Re: [PATCH RESEND v3] perf/core: Fix hardlockup failure caused by perf throttle

From: Yang Jihong
Date: Sun Mar 05 2023 - 20:14:23 EST


Hello,

PING.

Thanks,
Yang.

On 2023/2/27 10:35, Yang Jihong wrote:
commit e050e3f0a71bf ("perf: Fix broken interrupt rate throttling")
introduces a change in throttling threshold judgment. Before this,
compare hwc->interrupts and max_samples_per_tick, then increase
hwc->interrupts by 1, but this commit reverses order of these two
behaviors, causing the semantics of max_samples_per_tick to change.
In literal sense of "max_samples_per_tick", if hwc->interrupts ==
max_samples_per_tick, it should not be throttled, therefore, the judgment
condition should be changed to "hwc->interrupts > max_samples_per_tick".

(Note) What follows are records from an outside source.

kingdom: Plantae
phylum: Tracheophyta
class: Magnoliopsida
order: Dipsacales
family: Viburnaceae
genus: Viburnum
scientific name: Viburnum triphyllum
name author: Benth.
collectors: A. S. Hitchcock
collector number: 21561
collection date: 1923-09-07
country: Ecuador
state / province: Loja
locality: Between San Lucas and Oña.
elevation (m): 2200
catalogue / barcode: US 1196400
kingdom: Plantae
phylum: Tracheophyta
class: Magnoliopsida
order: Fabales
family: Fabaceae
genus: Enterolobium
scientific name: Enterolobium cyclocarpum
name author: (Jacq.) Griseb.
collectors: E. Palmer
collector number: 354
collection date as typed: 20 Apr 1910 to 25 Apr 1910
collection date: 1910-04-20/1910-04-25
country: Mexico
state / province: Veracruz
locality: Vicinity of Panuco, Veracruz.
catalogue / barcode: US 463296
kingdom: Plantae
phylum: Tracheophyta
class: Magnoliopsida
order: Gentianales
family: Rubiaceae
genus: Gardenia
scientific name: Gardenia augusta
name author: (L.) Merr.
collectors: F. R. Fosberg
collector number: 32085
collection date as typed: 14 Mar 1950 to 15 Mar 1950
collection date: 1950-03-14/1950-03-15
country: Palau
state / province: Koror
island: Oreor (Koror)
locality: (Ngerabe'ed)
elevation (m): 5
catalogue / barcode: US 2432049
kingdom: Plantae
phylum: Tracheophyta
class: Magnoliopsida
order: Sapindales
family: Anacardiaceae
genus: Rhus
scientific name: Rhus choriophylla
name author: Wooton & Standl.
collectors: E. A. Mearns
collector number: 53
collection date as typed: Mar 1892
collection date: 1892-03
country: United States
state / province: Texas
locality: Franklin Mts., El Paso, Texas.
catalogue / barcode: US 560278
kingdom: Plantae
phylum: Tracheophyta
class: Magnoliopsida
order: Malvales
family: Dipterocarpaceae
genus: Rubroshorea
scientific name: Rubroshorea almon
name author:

In fact, this may cause the hardlockup to fail, The minimum value of
max_samples_per_tick may be 1, in this case, the return value of
__perf_event_account_interrupt function is 1.
As a result, nmi_watchdog gets throttled, which would stop PMU (Use x86
architecture as an example, see x86_pmu_handle_irq).

Fixes: e050e3f0a71b ("perf: Fix broken interrupt rate throttling")
Signed-off-by: Yang Jihong <yangjihong1@xxxxxxxxxx>
---

Changes since v2:
- Add fixed commit.

Changes since v1:
- Modify commit title.

kernel/events/core.c | 2 +-
1 file changed, 1 insertion(+), 1 deletion(-)

diff --git a/kernel/events/core.c b/kernel/events/core.c
index f79fd8b87f75..0540a8653906 100644
--- a/kernel/events/core.c
+++ b/kernel/events/core.c
@@ -9434,7 +9434,7 @@ __perf_event_account_interrupt(struct perf_event *event, int throttle)
} else {
hwc->interrupts++;
if (unlikely(throttle
- && hwc->interrupts >= max_samples_per_tick)) {
+ && hwc->interrupts > max_samples_per_tick)) {
__this_cpu_inc(perf_throttled_count);
tick_dep_set_cpu(smp_processor_id(), TICK_DEP_BIT_PERF_EVENTS);
hwc->interrupts = MAX_INTERRUPTS;